══ TEXT
One year, the Russians told the Finns that they needed shirts, and placed an order for 500,000. The delighted Finns built a factory, trained the staff, brought in the equipment and materials and produced the shirts.

Well, you’ve guessed it - that was the first and last order they were given. Does this strike a chord in some colleges? Well, perhaps just a tiny echo, certainly for colleges in west London who enthusiastically expanded student numbers in line with government strategy last year, but who have now been told to cut back drastically.

I am sure that to ministers this must seem most ungrateful. After all, the sector has received additional funds this year. But this money was allocated to improve lecturers’ salaries, quality of teaching and leadership, and, in London, to recognise higher costs.

Last year, adult basic skills were a priority - expand to meet demand, we were told. So we did, recruiting more teachers and taking on several hundred additional part-time adults, mainly refugees and asylum-seekers.

But that was last year. It is hugely disappointing that our contract for this year funds 500 fewer adults than we enrolled last year. It will fund 44 fewer full-time equivalent adults than our original contract for last year. How can we meet local and national targets if our contract is for fewer students each year?
════
=== TASK INSTRUCTIONS ===
A – Translate this sentence from the piece on college funding into Spanish: "It is hugely disappointing that our contract for this year funds 500 fewer adults than we enrolled last year."
B – In the piece on college funding, how many shirts did the Russians order from the Finns?
══ DATA SECTION
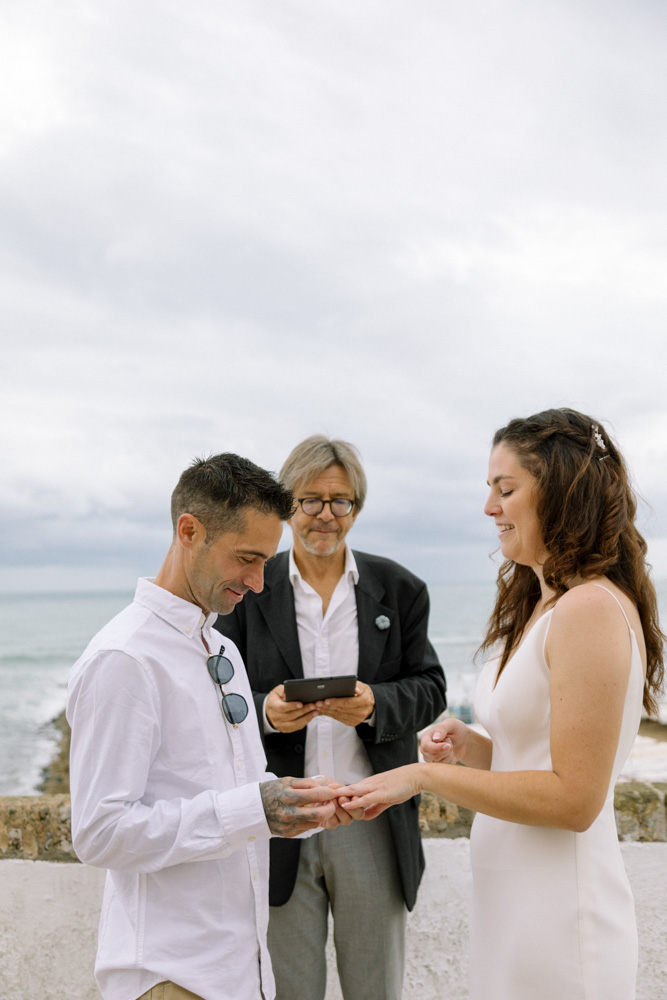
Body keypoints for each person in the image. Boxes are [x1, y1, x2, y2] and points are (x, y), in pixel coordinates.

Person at [339, 408, 665, 1000]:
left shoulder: (589, 609)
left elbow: (573, 798)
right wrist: (472, 748)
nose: (489, 508)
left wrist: (421, 776)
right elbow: (534, 759)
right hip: (514, 910)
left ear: (562, 493)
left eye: (505, 489)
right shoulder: (542, 606)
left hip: (563, 918)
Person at [66, 453, 353, 1000]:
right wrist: (254, 809)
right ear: (189, 531)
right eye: (247, 557)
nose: (260, 582)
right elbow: (99, 833)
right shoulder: (124, 659)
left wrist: (303, 807)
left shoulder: (220, 646)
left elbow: (234, 793)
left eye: (267, 560)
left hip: (243, 974)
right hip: (171, 977)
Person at [216, 435, 446, 1000]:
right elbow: (212, 694)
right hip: (279, 818)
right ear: (287, 505)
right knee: (290, 991)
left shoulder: (400, 588)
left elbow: (431, 688)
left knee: (377, 990)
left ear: (356, 508)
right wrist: (265, 714)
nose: (325, 514)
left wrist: (375, 706)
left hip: (370, 814)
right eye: (309, 500)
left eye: (339, 501)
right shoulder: (249, 588)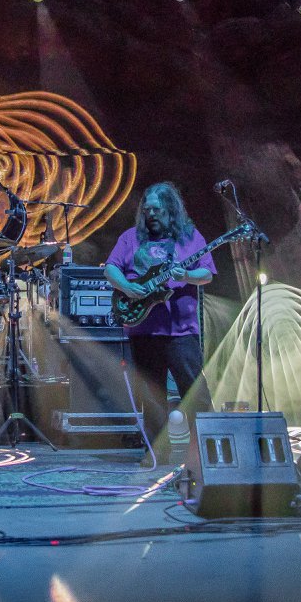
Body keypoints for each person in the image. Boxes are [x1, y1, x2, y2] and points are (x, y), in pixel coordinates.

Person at [103, 182, 215, 461]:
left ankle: (207, 451)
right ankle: (156, 452)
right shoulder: (131, 237)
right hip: (143, 330)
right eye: (147, 209)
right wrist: (127, 289)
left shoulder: (189, 237)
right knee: (152, 395)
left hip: (181, 331)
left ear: (171, 210)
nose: (151, 214)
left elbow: (207, 274)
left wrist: (185, 276)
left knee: (194, 393)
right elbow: (110, 268)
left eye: (157, 209)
════
=== ANSWERS FOR EACH ITEM ===
A – Es enormemente decepcionante que nuestro contrato para este año financie a 500 adultos menos de los que matriculamos el año pasado.

B – 500,000